Pituitary weight and functions, and body weight in animals treated with DES + phytoestrogens. A. The wet weights of pituitaries; B. serum PRL levels; C. serum GH levels; and D. body weight, from animals treated without (open bar) or with DES (dark bars) in combination with Chol (control), Cou, Dai, Gen, and Resv for 8 weeks. The abbreviations are as defined in the legend of Figure 1. * = p < 0.05 compared to control (Chol) animals without DES treatment. n = 10 animals for each group. There were no statistically significant differences between animals treated with DES alone, compared to DES + phytoestrogens.

Figure 4

Wet organ weights as affected by DES treatment in combination with phytoestrogens. The weight of reproductive organs including: A. uterus; B. ovary; C. cervix; and non-reproductive organs: D. kidney; and E. liver, from animals treated without (open bar) or with DES (dark bars) in combination with Chol (control), Cou, Dai, Gen, and Resv for 8 weeks.

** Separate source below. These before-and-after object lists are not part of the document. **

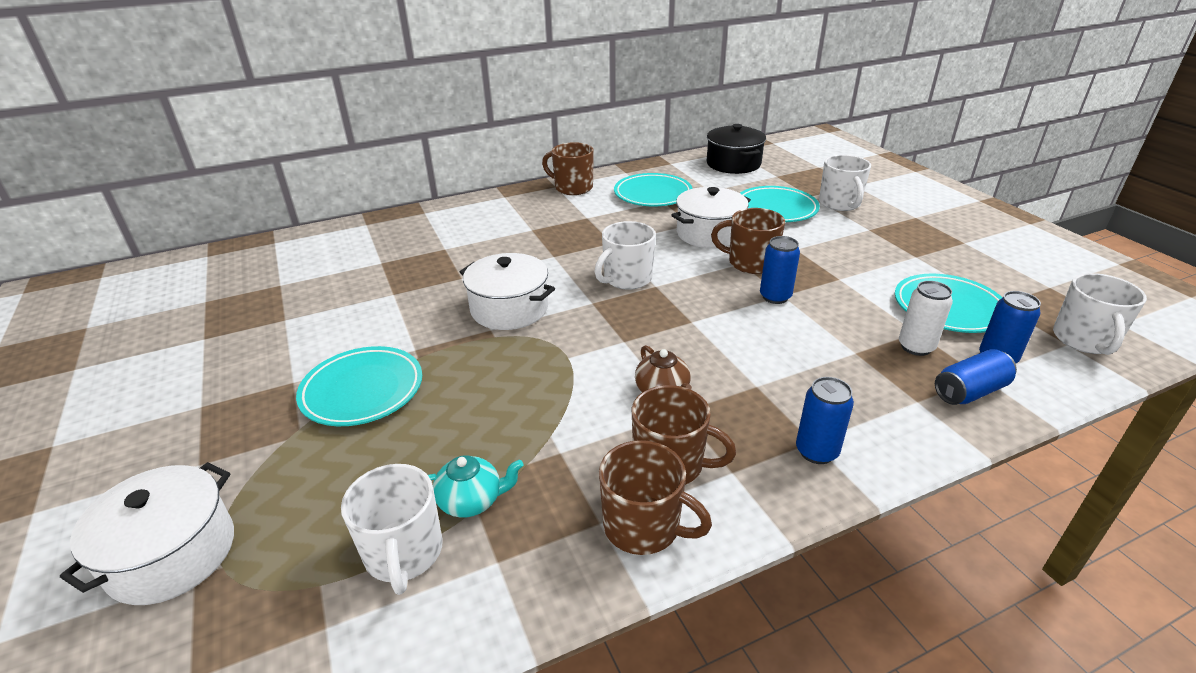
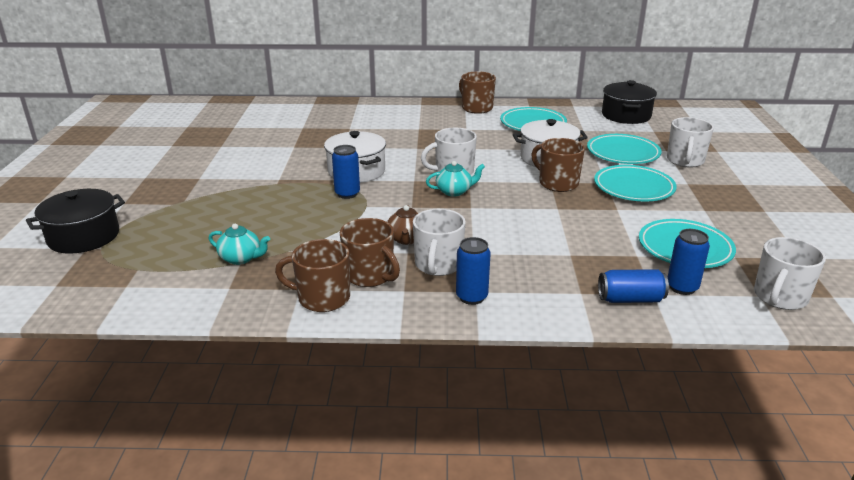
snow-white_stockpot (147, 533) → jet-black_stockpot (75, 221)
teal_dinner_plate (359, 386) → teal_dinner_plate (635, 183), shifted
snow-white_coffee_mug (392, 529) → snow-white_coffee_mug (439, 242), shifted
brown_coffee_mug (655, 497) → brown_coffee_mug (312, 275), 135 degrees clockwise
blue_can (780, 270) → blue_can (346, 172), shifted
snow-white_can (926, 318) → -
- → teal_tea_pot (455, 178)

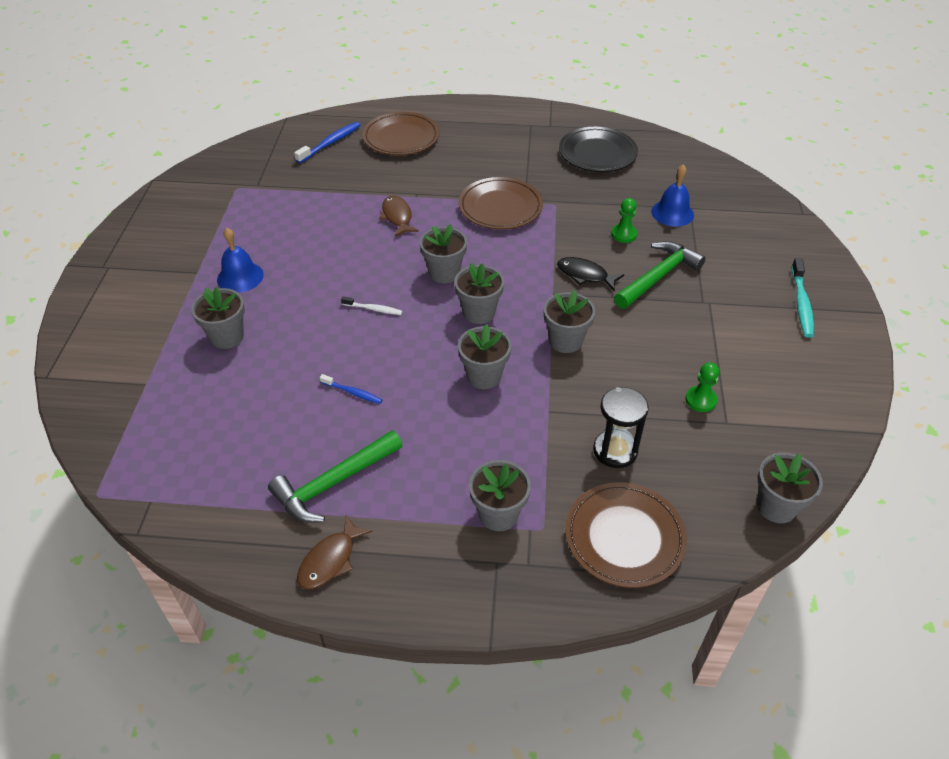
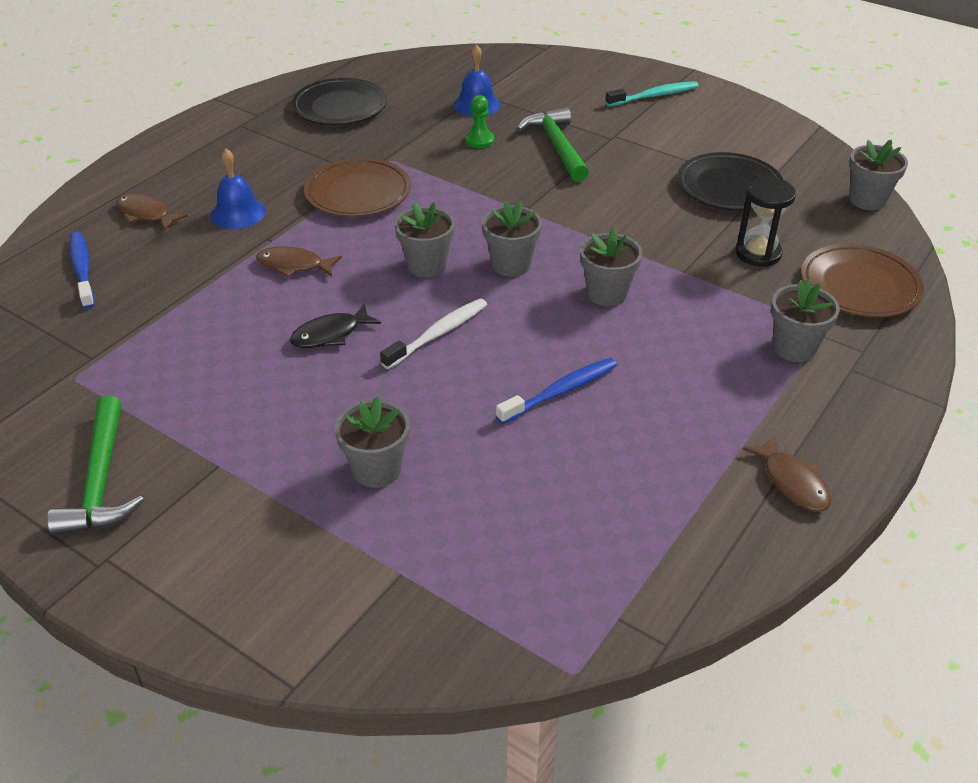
blue_hand_bell (240, 260) → blue_hand_bell (238, 189), shifted
leaf-green_claw_hammer (335, 476) → leaf-green_claw_hammer (95, 465), shifted
blue_tooth_brush (351, 389) → blue_tooth_brush (556, 391), x1.66
snow-white_tooth_brush (372, 305) → snow-white_tooth_brush (433, 333), x1.66
brown_dinner_plate (400, 133) → brown_toy_fish (152, 212)
ash-grey_plant_pot (569, 321) → -
jet-black_toy_fish (590, 274) → jet-black_toy_fish (335, 325), shifted
leaf-green_game_pawn (702, 387) → jet-black_dinner_plate (730, 181)
teal_tooth_brush (803, 298) → teal_tooth_brush (652, 94), 60 degrees counterclockwise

The abbreviations are as defined in the legend of Figure 1. * = p < 0.05 compared to control (Chol) animals without DES treatment. # = p < 0.05 vs. DES alone. n = 10 animals for each group.

Figure 5

Representative stained pituitary tissues from animals treated with DES, daidzein, or the combination: The hematoxylin and eosin staining of pituitary tissues were recorded at 400× magnification from animals treated with A. cholesterol; B. DES; C. daidzein; or D. daidzein + DES. Note the large vascular and hemorrhagic areas (black arrows in B and D) resulting from DES treatments, regardless of whether daidzein (or other phytoestrogens) were administered in combination. Also note the larger nuclear size in animals treated with daidzein + DES (blue arrowheads in D). Combination treatments with DES plus other phytoestrogens gave similar results.

Figure 6

Nuclear morphometric changes in rat anterior pituitaries induced by phytoestrogens, DES, or combination treatments. Average nuclear areas were estimated as described in methods (n = 4-8 animals for each treatment group), * = p < 0.05 vs. control (Chol), # = p < 0.05 vs. DES alone.

Figure 7

Nuclear size histogram of pituitary cells: Individual nuclei (n = 1200-3000 for each group) measurements for anterior pituitaries were plotted as the 100-bin histogram, reflecting their variability and distribution by size. The Y axis shows the number of nuclei counted and X-axis shows the ranked nuclear size. See table 2 for the percentages of cells with large nuclear sizes (> 800).